What two luxury items would you take with you to the jungle if you were on I'm A Celebrity - Get Me Out Of Here, asked daughter.

The question came as we curled up to watch her new favourite programme last week.

"I don't know, what would you take?" I replied. "I would take my favourite lip gloss and my new eye shadow so I could look pretty if there were any cute boys there she said.

"I don't think I'd bother with the makeup," I mused. "I'd take a photo of you and your dad and a notebook and pen."

"You couldn't take a pen," she said. "That would be a third thing and you're only allowed two."

"What would you take?" she asked her dad, who was reading the paper. "What would I take where?" he asked, not being interested in reality TV shows.

"To the jungle. If you were on I'm A Celebrity - Get Me Out Of Here."

"Oh, that rubbish. I would take a copy of the bush trekker's survival guide, which I would have spent reading two weeks before I went to the jungle and a fishing rod.

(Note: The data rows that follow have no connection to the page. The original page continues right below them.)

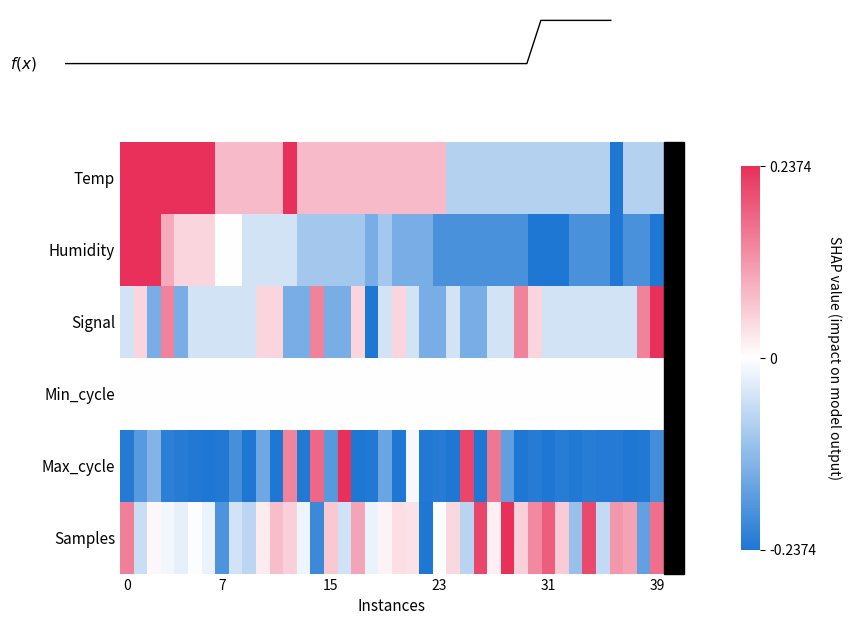

How many negative values does the Humidity series have?

31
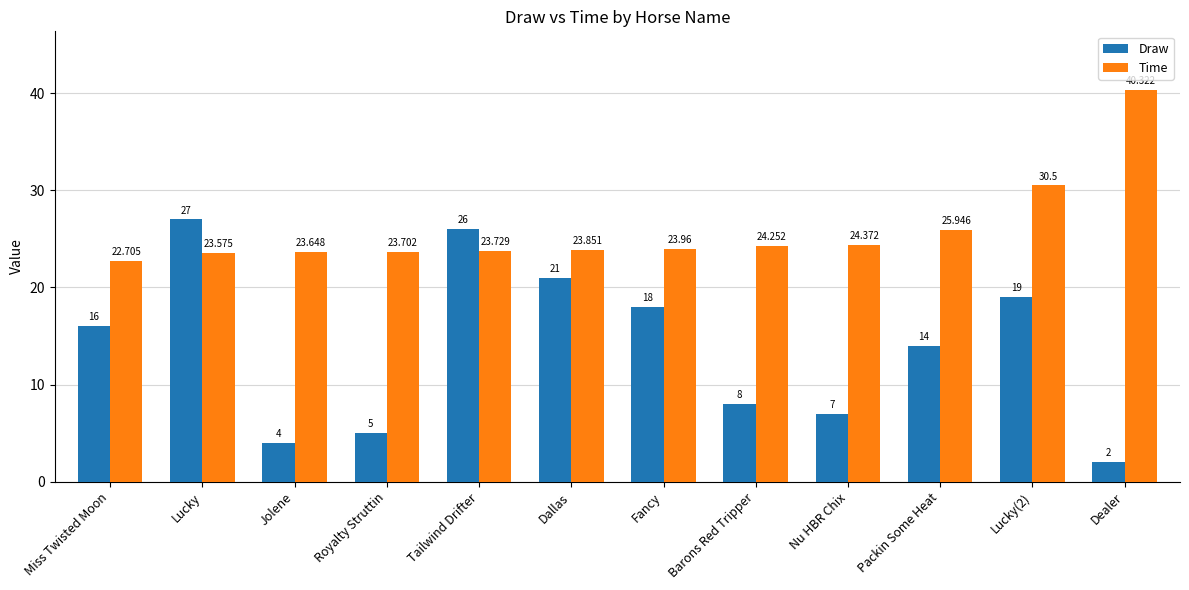

The value of Time at Jolene is 37.4. True or false?

False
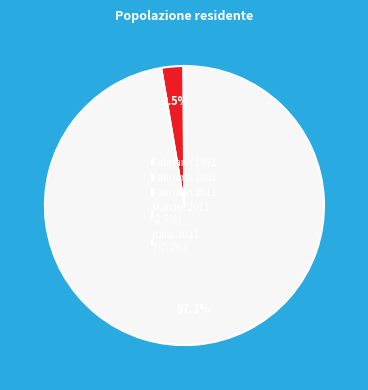

Combined, do Italia 2011 (97.3%) and Marche 2011 (2.5%) account for over 50%?

Yes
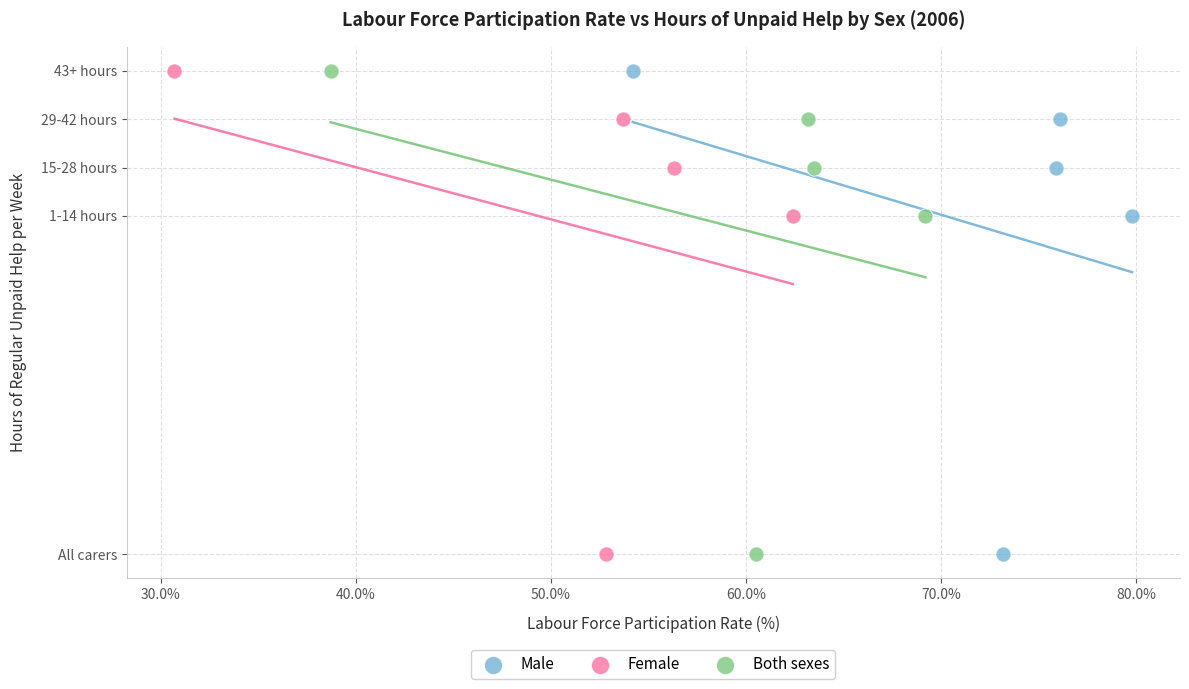

What are all the series names shown in the legend?

Male, Female, Both sexes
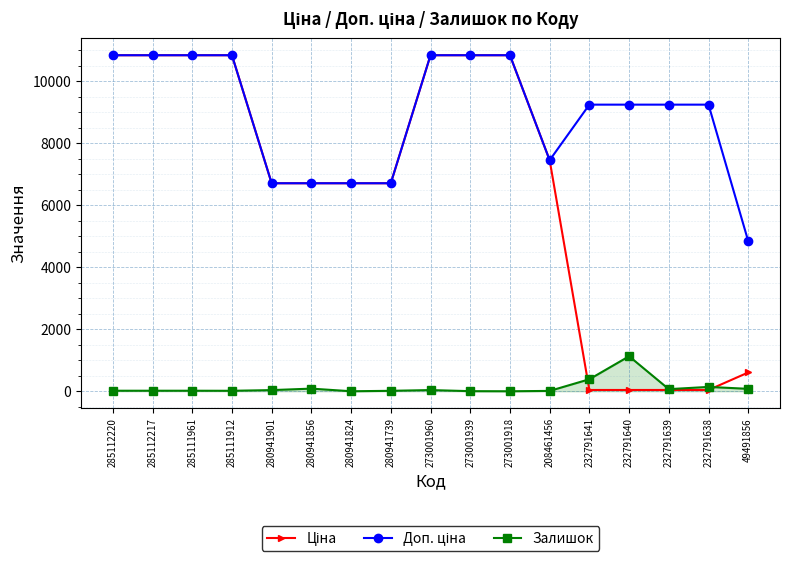

What value does the Залишок series have at 280941856?

85.0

That way, when everybody failed to do the trials for food I could go fishing. Mind you, I wouldn't share it with anyone.

"But that would be mean and selfish," said daughter. "No it wouldn't. It would be mean and shellfish," quipped her dad.

"In that case," I chipped in, "my two luxury items would be a notebook with a photo of you and your dad on the cover with an integral pen and my second item would be your dad so he could find me food."

"But you can't take a person," daughter said. "That's not a luxury item.

"The amount of money you cost us each month means you are a luxury item," her dad told her.

The conversation continued in this vein for the rest of the show. It's a good job we are not celebrities and so are highly unlikely to be invited to go to the jungle anyway.

I think we would be better of doing a show called I'm A Couch Potato - Pass The Crisps.